Dr. Shiva is a founder of many effective research and advocacy organizations, including the Research Foundation for Science, Technology and Ecology in Dehra Dun, dedicated to high quality and independent research to address the most significant ecological and social issues of our times, and Navdanya, a national movement to protect the diversity and integrity of living resources and to promote organic farming and fair trade.

Dr. Shiva’s many publications are widely read in university classrooms and NGOs. Time Magazine identified Dr. Shiva as an environmental ‘hero’ in 2003, and Asia Week has called her one of the five most powerful communicators in Asia. In November 2010, Forbes Magazine identified Dr. Shiva as one of the Seven Most Powerful Women on the Globe. This week in Toronto, she will be recognized by the Planet in Focus Film Festival as the 2015 International Eco-Hero.

To submit a question for Dr. Shiva: fes.yorku.ca/AskDrShiva.

2)

The Black Social Economy: Banker Ladies and Money Pools in the Americas
Talk by Dr Caroline Shenaz Hossein
Thursday, October 22nd, 2:30-4pm
 626 Kaneff Tower

Introduced by Dr. Alison Crosby, Director, Centre for Feminist Research

This event is co-sponsored by The Harriet Tubman Institute. Light refreshments served. RSVP to juliapyr@yorku.ca.

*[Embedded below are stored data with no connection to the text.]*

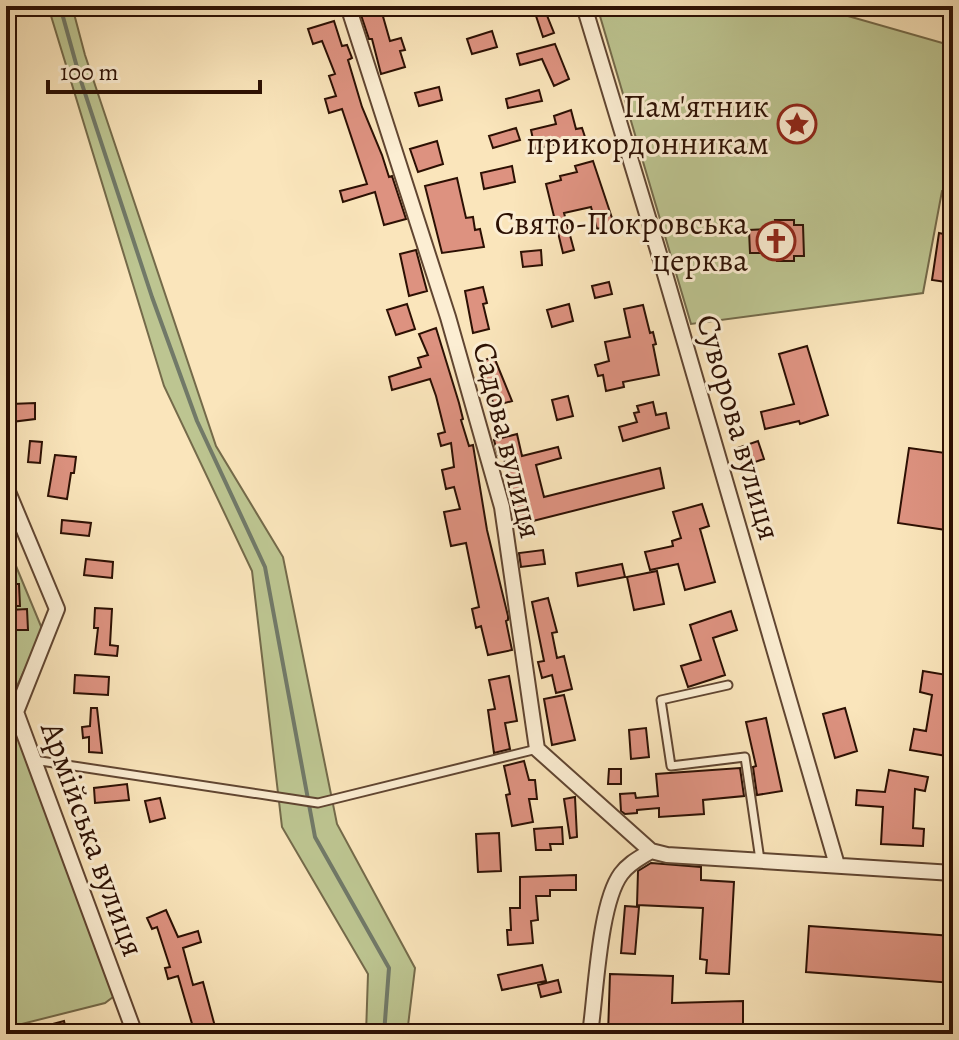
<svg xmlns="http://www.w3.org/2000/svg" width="959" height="1040" font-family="Alegreya,serif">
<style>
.green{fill:#bdc591;stroke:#746a4a;stroke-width:2}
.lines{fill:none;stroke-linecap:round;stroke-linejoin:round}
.stream{stroke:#717968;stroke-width:4}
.building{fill:#dd9280;stroke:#2c1003;stroke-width:2}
.lane-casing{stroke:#604531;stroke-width:11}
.street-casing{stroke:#604531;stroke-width:18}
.lane{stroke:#fceed3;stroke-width:7}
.street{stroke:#fceed3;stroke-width:14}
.labels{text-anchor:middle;stroke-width:6;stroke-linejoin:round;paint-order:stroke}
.poi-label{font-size:32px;fill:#2c1003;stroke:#fceed3;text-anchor:end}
.street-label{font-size:32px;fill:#2c1003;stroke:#fceed3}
</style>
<rect width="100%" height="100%" fill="#fae5bb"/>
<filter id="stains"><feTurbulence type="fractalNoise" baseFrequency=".0025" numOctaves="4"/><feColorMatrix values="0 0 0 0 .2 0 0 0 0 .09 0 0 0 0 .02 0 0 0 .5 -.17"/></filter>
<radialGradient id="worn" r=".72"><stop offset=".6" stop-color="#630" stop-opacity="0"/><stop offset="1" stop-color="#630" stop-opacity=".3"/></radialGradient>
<path class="green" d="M 48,6 L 72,6 L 85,55 L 216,446 L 283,557 L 337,824 L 415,968 L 407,1034 L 366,1034 L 368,974 L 282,827 L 252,571 L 164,386 Z
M 597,6 L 813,6 L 953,46 L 953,192 L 942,191 L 923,293 L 691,324 Z
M 6,542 L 43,631 L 17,686 L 6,696 Z
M 6,702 L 117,994 L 105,1003 L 6,1028 Z"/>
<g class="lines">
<path class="stream" d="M 60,6 L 80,78 L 152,297 L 197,421 L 265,567 L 315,837 L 389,968 L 384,1034"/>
</g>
<path class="building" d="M 358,6 L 380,6 L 390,41 L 401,38 L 405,50 L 400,51 L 405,67 L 381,74 L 372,39 L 369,39 Z
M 546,13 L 554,33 L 543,37 L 536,16 Z
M 334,21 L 342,46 L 347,45 L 352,58 L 348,60 L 362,107 L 382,155 L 389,177 L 392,176 L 406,219 L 384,225 L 375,192 L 343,202 L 340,191 L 367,184 L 342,109 L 329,113 L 325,99 L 336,96 L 329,76 L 335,74 L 322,41 L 313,44 L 308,29 Z
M 492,31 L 497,47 L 472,54 L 467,39 Z
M 555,44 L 569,79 L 554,86 L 542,59 L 520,65 L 517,54 Z
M 439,87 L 442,100 L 419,106 L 415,93 Z
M 539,90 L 542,101 L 508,108 L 506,99 Z
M 571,110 L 576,129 L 582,128 L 586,140 L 558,148 L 557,144 L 535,149 L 531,130 L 556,124 L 554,116 Z
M 516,128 L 520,140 L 493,148 L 489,136 Z
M 437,141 L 443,164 L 418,172 L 410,149 Z
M 593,161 L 614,224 L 597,229 L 591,207 L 564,213 L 574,250 L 563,253 L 546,184 L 561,180 L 560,176 L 577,172 L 575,166 Z
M 512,166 L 515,182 L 484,189 L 481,173 Z
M 457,178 L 466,218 L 473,217 L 475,230 L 480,229 L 484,247 L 442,253 L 425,186 Z
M 775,220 L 794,220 L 794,225 L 803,225 L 804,256 L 794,256 L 794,261 L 777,261 L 777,256 L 768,257 L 768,253 L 750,253 L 749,230 L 767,229 L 767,225 L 776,225 Z
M 939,233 L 953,236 L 953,283 L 932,280 Z
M 416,250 L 427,291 L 409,296 L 400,254 Z
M 541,250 L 542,265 L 523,267 L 521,252 Z
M 609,282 L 612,294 L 595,298 L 592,286 Z
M 483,287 L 487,303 L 483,304 L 489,329 L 473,333 L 465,291 Z
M 407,304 L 415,329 L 396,335 L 387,310 Z
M 569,304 L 573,321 L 552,327 L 547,310 Z
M 643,305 L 650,333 L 653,332 L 656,344 L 653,345 L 659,375 L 623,382 L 624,387 L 606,391 L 603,375 L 598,376 L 595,365 L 609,361 L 605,342 L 630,337 L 624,309 Z
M 436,328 L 459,403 L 463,419 L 461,420 L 469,446 L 473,445 L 487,530 L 508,616 L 508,620 L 506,621 L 512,650 L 488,655 L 481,626 L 476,628 L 472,609 L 479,607 L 466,543 L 451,546 L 444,512 L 460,509 L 454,487 L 446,489 L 442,470 L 454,467 L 451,443 L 441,446 L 438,434 L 445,432 L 436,396 L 430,379 L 392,390 L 389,377 L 421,367 L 418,358 L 428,355 L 419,334 Z
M 807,346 L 828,415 L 800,424 L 799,421 L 765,429 L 761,412 L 794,404 L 779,354 Z
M 494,357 L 512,401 L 494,406 L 485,374 L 482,375 L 478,362 Z
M 568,396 L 573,416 L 557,420 L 552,400 Z
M 653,402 L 656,415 L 666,413 L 669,428 L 623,441 L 619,427 L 637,422 L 634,413 L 639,412 L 637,406 Z
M 35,403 L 35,419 L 11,422 L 11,404 Z
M 517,434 L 522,456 L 558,447 L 561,458 L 536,465 L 544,497 L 660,468 L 664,488 L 517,525 L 512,505 L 515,504 L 503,454 L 498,455 L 494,440 Z
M 30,441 L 42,442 L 40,463 L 28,462 Z
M 758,441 L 764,459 L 743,466 L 738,448 Z
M 909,448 L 953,454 L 953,531 L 898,523 Z
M 55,455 L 76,457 L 74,473 L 71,473 L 67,499 L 48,496 Z
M 702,504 L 709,526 L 700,529 L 715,582 L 685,590 L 678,564 L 650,570 L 645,552 L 673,546 L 672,541 L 681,538 L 673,512 Z
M 62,520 L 91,523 L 89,536 L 61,533 Z
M 543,550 L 545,564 L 521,567 L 519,553 Z
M 86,559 L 113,562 L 112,578 L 84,575 Z
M 622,564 L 625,577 L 578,586 L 576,573 Z
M 657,571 L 664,604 L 634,610 L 627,577 Z
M 6,584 L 19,584 L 20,606 L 6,606 Z
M 548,598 L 557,632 L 552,633 L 557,658 L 564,656 L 572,689 L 556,693 L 552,675 L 542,678 L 538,662 L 544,661 L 532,602 Z
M 95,608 L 112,609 L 110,645 L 118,646 L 117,656 L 95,654 L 98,628 L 94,628 Z
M 27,609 L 28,630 L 11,630 L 10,610 Z
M 731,611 L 737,630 L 713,638 L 725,675 L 688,687 L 681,666 L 701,660 L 690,625 Z
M 923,671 L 953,676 L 953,721 L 947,756 L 910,750 L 914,729 L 926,731 L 932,695 L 920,692 Z
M 75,675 L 109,677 L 108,695 L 74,693 Z
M 509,676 L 517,721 L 505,723 L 510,749 L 494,753 L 488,710 L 495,709 L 489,680 Z
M 564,695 L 575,740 L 552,745 L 544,699 Z
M 91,708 L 97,708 L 102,753 L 89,752 L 89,737 L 83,738 L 82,727 L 90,726 Z
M 845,708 L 857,751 L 835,758 L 823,714 Z
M 766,718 L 782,791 L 757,795 L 753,767 L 756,766 L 746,722 Z
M 646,728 L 649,757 L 631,759 L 629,730 Z
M 524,761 L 529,780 L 535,780 L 537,799 L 529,799 L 533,822 L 512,826 L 506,795 L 510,794 L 504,766 Z
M 740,768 L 744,796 L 703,800 L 704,814 L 659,817 L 659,808 L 637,810 L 637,813 L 625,814 L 621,811 L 620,794 L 635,793 L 636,798 L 658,796 L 656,774 Z
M 609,769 L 621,769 L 621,784 L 608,784 Z
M 889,770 L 928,777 L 925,791 L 915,789 L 913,828 L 924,829 L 923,846 L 881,844 L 883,807 L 856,805 L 857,790 L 885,792 Z
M 127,784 L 129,800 L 95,803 L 94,788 Z
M 575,797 L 577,837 L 570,838 L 564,799 Z
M 160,798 L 165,818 L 150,822 L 145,801 Z
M 562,827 L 563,844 L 550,844 L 551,850 L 536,850 L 534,829 Z
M 499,833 L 501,871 L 478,872 L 476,834 Z
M 651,863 L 701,867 L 701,880 L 734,882 L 729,974 L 706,973 L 707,960 L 700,959 L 703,908 L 637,905 L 638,871 Z
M 576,875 L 576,890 L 550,890 L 550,896 L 536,896 L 538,920 L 531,921 L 533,943 L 508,945 L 507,930 L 511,930 L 510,908 L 520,908 L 520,877 Z
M 625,906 L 639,907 L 635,954 L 621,953 Z
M 166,910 L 178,937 L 198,931 L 201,942 L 183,948 L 193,985 L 203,982 L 217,1034 L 195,1034 L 178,976 L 168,979 L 165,968 L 170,967 L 157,927 L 152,929 L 147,918 Z
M 809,926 L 953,936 L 953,983 L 806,972 Z
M 542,965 L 546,981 L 502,990 L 498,975 Z
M 610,974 L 673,976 L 672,1003 L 743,1001 L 743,1034 L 608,1034 Z
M 558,980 L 561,992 L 541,997 L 538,985 Z
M 64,1021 L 67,1034 L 30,1034 L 30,1030 Z"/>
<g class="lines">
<defs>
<path id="lane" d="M 6,683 L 15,710
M 728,685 L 661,700 L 671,766 L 745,757 L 760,860
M 34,760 L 318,803 L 537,749"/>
<path id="street" d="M 348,6 L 448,317 L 502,507 L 537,749 L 651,851
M 584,6 L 660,257 L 837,865
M 6,487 L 57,609 L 16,712 L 135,1034
M 590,1034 C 596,994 599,904 621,874 C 629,863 640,858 651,851 L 667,855 L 953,873"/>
</defs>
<use href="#lane" class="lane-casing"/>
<use href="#street" class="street-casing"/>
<use href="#lane" class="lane"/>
<use href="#street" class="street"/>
</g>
<defs>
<symbol id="sight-ring" viewBox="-11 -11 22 22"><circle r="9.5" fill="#fceed3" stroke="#8f2418" stroke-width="1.5"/><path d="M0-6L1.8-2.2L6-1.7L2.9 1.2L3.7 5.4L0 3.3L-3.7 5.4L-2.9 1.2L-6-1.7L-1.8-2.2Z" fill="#8f2418"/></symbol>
<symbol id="church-ring" viewBox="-11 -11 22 22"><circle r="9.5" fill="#fceed3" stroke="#8f2418" stroke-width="1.5"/><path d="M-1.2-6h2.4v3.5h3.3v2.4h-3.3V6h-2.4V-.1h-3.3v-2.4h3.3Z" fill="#8f2418"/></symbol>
</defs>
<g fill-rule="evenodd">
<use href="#sight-ring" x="775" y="102" width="44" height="44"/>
<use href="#church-ring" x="754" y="219" width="44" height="44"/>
</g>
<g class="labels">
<g class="poi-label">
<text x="769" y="117">Пам'ятник<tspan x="769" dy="37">прикордонникам</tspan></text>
<text x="748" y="234">Свято-Покровська<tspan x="748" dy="37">церква</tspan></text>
</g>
<g class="street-label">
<text transform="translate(739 427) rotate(74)" y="11">Суворова вулиця</text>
<text transform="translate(508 440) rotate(76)" y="11">Садова вулиця</text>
<text transform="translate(93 839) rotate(70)" y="11">Армійська вулиця</text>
</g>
</g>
<rect width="959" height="1040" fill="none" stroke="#fae5bb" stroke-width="32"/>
<rect x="8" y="8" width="943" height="1024" fill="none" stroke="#2c1003" stroke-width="4"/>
<rect x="16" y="16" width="927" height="1008" fill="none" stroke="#2c1003" stroke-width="2"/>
<path d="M48 80v12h212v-12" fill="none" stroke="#2c1003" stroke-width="4"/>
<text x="60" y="80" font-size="24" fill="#2c1003" stroke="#fceed3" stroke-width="6" paint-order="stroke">100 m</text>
<rect width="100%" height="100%" filter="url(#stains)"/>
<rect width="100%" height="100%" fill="url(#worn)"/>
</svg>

Event description from CFR:

Millions of Black people in the Americas participate in informal banks (or ROSCAs) – money pools managed by women known as “banker ladies”. In her talk, Dr. Caroline Shenaz Hossein will explain that the banker ladies organize money pools as a form of contestation against the commercialized banking systems, and explore the deliberate nature of the banker ladies’ work in the social economy, and the ways in which women are building socially conscious money systems.
Dr. Caroline Shenaz Hossein is an Assistant Professor of Business and Society in the Department of Social Science, and is a CFR Research Associate, as well as an executive member at the Harriet Tubman Institute for Research on Africa and its Diaspora at York University. Dr. Hossein’s research interest is squarely in the social economy, where she writes on community economic development in urban communities and examines issues of exclusion in business. She has conducted extensive field work in Africa, as well as in the African diaspora in Canada and the Caribbean. She holds a PhD in Political Science and Gender and Women Studies from the University of Toronto, an MPA from Cornell University, an LL.B from the University of Kent at Canterbury and BA from Saint Mary’s University (Halifax). Previously, she was a U.S Fulbright Fellow at the Caribbean Policy and Research Institute and at the University of West Indies-Mona, Jamaica. Her first book, Politicized Microfinance: Power, Politics and Violence in the Black Americas is under review with the University of Toronto Press.